Separar los nudos de la red, los pegajosos hilos con que se teje la telaraña del significado conformando un todo contextual es ya lo suficientemente difícil en situaciones de co-presencia física entre quienes interactúan o entre un espectador y un objeto estético material. La comunicación mediada y la aparición de las artes digitales, la transcodificación y los transmedia, parecerían, por un lado, tupir aún más el tejido de estos fenómenos y concepciones y, por otro, disolver los fundamentos mismos con que los abordamos en el desplazamiento hacia nuevos espacios sociales mediados.
En lo concerniente a los problemas de la representación, por casi un siglo hemos confiado ampliamente en abstracciones de la significación, en teorías estructuralistas que separan el precepto y lo percibido, la percepción y el pensamiento, aplanando el proceso de la significación al convertirlo en una “cadena infinita de significantes” sin referencia última, sin fuente última. La llegada de las tecnologías digitales de la comunicación y el advenimiento de “objetos” estéticos completamente digitales han sido recibidos, por ejemplo por los seguidores de Baudrillard, como la confirmación definitiva del paradigma estructuralista: no hay original, no hay fuente, no hay “aura” —estamos inmersos en la pesadilla orwelliana de Walter Benjamin—.

__Datos extraídos__
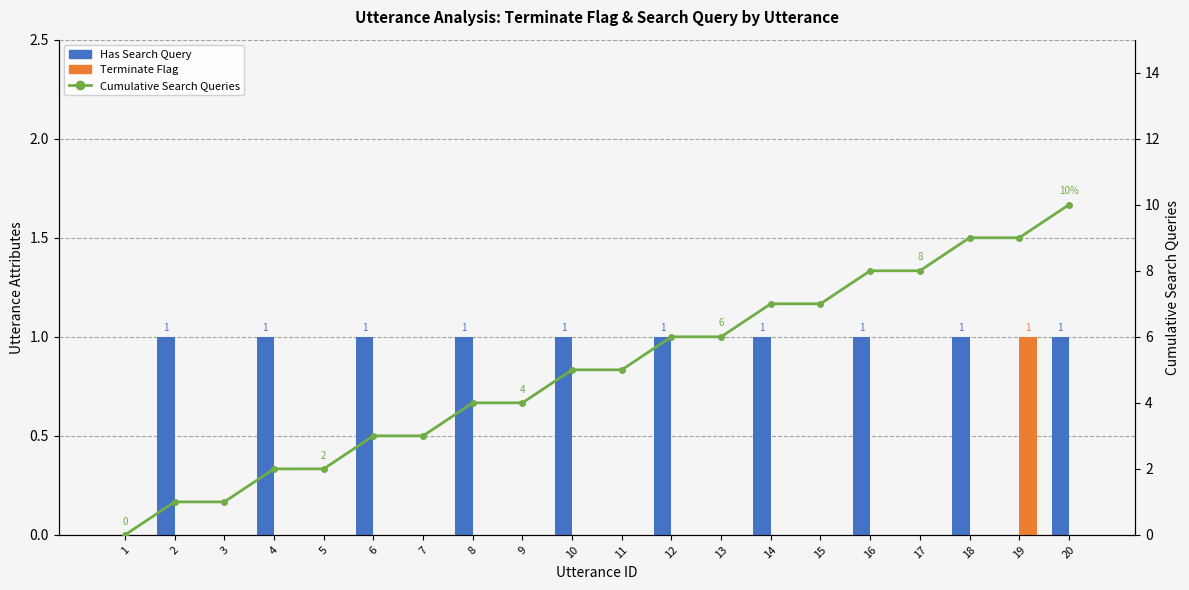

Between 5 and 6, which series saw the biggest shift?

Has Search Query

==

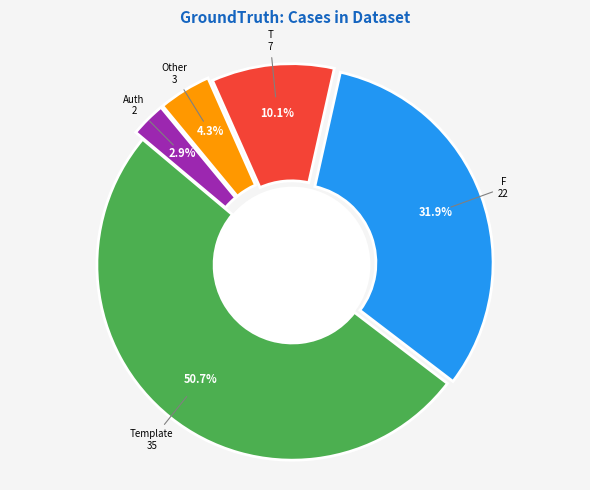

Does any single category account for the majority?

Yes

__Consigna 1__
Repite del texto sobre la significación y las artes digitales todo lo que va desde "En lo concerniente" hasta "de Walter Benjamin—.", sin cambiar nada.
__Consigna 2__
Según el texto sobre la significación y las artes digitales, ¿durante cuánto tiempo hemos confiado ampliamente en abstracciones de la significación?
__Consigna 3__
Retoma el texto sobre la significación y las artes digitales justo después de su última oración y continúa escribiéndolo.

__Respuesta final 1__
En lo concerniente a los problemas de la representación, por casi un siglo hemos confiado ampliamente en abstracciones de la significación, en teorías estructuralistas que separan el precepto y lo percibido, la percepción y el pensamiento, aplanando el proceso de la significación al convertirlo en una “cadena infinita de significantes” sin referencia última, sin fuente última. La llegada de las tecnologías digitales de la comunicación y el advenimiento de “objetos” estéticos completamente digitales han sido recibidos, por ejemplo por los seguidores de Baudrillard, como la confirmación definitiva del paradigma estructuralista: no hay original, no hay fuente, no hay “aura” —estamos inmersos en la pesadilla orwelliana de Walter Benjamin—.

__Respuesta final 2__
Por casi un siglo.

__Respuesta final 3__
Disiento al respecto

Considero que lo que las tecnologías de la comunicación han puesto en evidencia, lo que han hecho visceral, en la ausencia desnuda instalada en el corazón de nuestras anticuadas teorías del significado, es la ausencia del cuerpo. Las teóricas feministas de la retórica, entre otras, han intentado recuperar el cuerpo para las teorías del significado. Pero en la medida en que sus argumentos tienden a reposar sobre una teoría lingüística convencional de la referencia (“una visión estructuralista del lenguaje como sintácticamente autosuficiente”, en palabras de Ruthrof [2000, p. 114], que a su vez descansa implícitamente sobre un dualismo cartesiano rudimentario y ostensiblemente refutado), separando el lenguaje del mundo y, en última instancia, la mente del cuerpo, los resultados han sido más bien superficiales, un poco más que un barniz, como ponerle lápiz labial a un cerdo desollado, como dejar una sonrisa de Cheshire flotando en el aire.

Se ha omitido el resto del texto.